Ludovic Tézier, notre grand baryton-Verdi, rend un bel hommage à son compositeur-fétiche

Ludovic Tézier C) Gregor Hohenberg/ Sony Music

Qu'il le veuille ou non (car il n'a pas que lui à son répertoire), Ludovic Tézier est désormais identifié à Verdi, qu'il a si souvent chanté sur toutes les scènes d'opéra. Conséquence logique: il lui rend hommage dans un très beau disque. Car fort bien composé, mêlant des rôles fameux et d'autres moins célèbres.

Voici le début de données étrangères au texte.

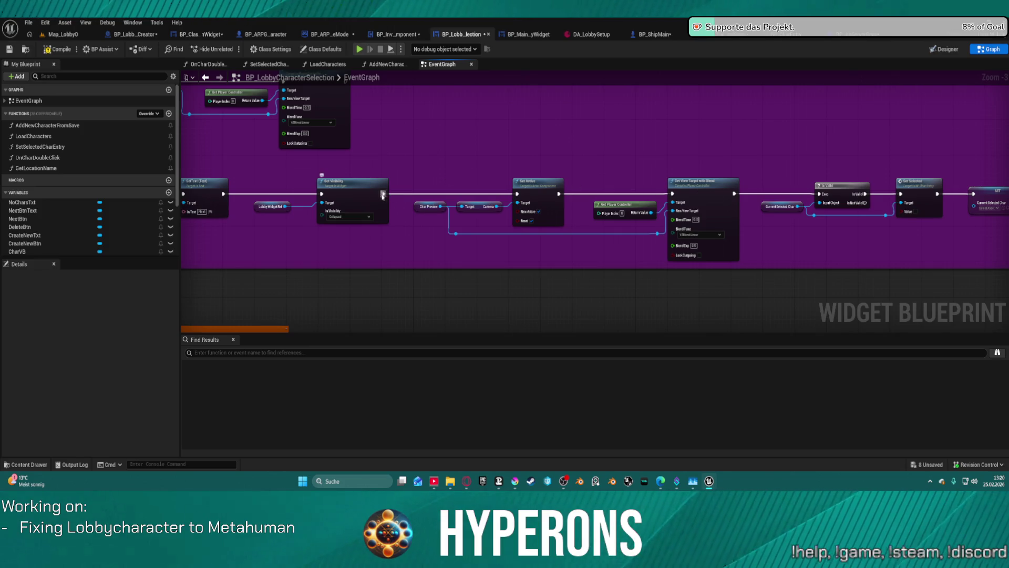
{"action": "mouse_move", "coordinate": [383, 194]}
{"action": "left_mouse_down"}
{"action": "mouse_move", "coordinate": [813, 206]}
{"action": "mouse_move", "coordinate": [819, 195]}
{"action": "left_mouse_up"}
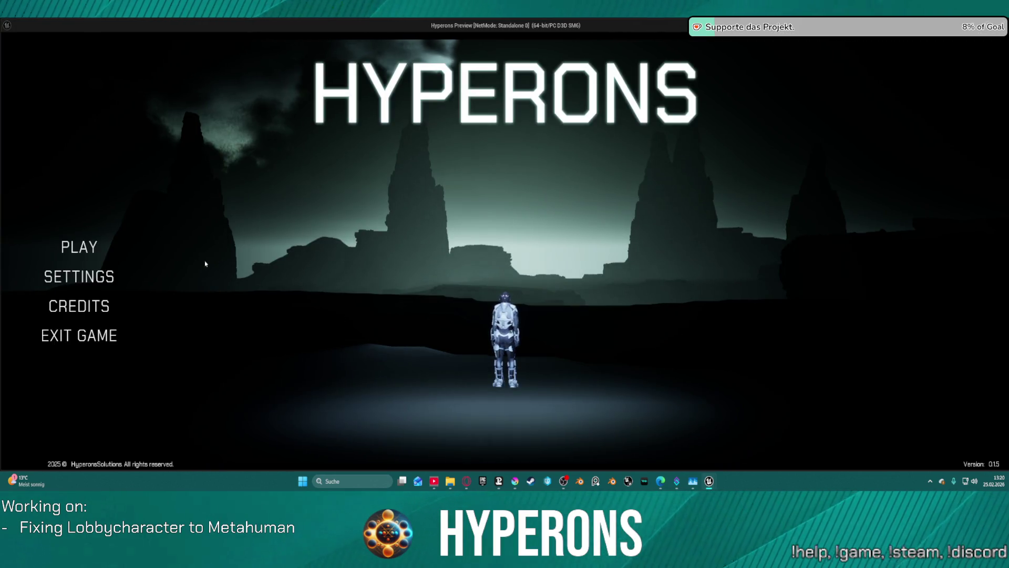
Step: Play-test by choosing the TEST character in-game, then stop the preview
{"action": "left_click", "coordinate": [230, 244]}
{"action": "left_click", "coordinate": [450, 206]}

Un très grand baryton, qui se consacre à Verdi

Il s'est imposé peu à peu, avec évidence. Car l'homme est discret, ne cherche pas la vedette. Mais il fait partie désormais des barytons qui comptent , et sans doute parmi les tout premiers. Dans un registre différent du plus grand d'entre eux, mort il y a déjà quelque temps, Dietrich Fischer-Dieskau, un Fischer-Dieskau qui avait sur Tézier l'avantage d'être un immense chanteur de mélodies (allemandes: les lieder) et cependant de se consacrer aussi à l'opéra (pas dans le même répertoire)

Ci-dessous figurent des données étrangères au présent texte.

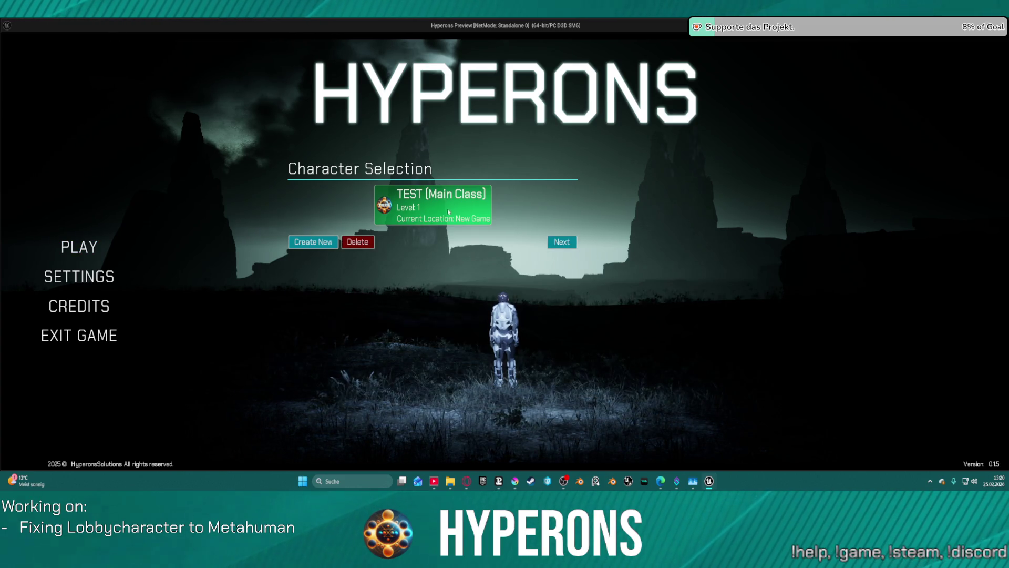
{"action": "key", "text": "Escape"}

On verra donc si, le soir (ou la fin d'après-midi) venu, Tézier vient au répertoire de la mélodie française. Un autre géant l'a fait, José Van Dam. Tézier, pour l'instant, se contente d'élargir un répertoire qu'il a mis un peu de temps à développer, aussi parce qu'il n'a pas été reconnu si tôt que cela: donc Bizet, Gounod, Massenet (la version pour baryton de Werther), quelques Allemands et même l'Eugene Oneguine de Tchaïkovsky. Et Mozart, ce Comte des Noces de Figaro qu'on l'a entendu retravailler avec un élève de l'Académie de l'Opéra, sous cette scène de Bastille où il l'avait chanté. Mais depuis quelques années, Verdi, Verdi, Verdi. Est-ce un hasard? Probablement un goût puis une passion. Et aussi, ce Cd le prouve, une adéquation très particulière non seulement aux rôles verdiens mais à l'univers même du compositeur.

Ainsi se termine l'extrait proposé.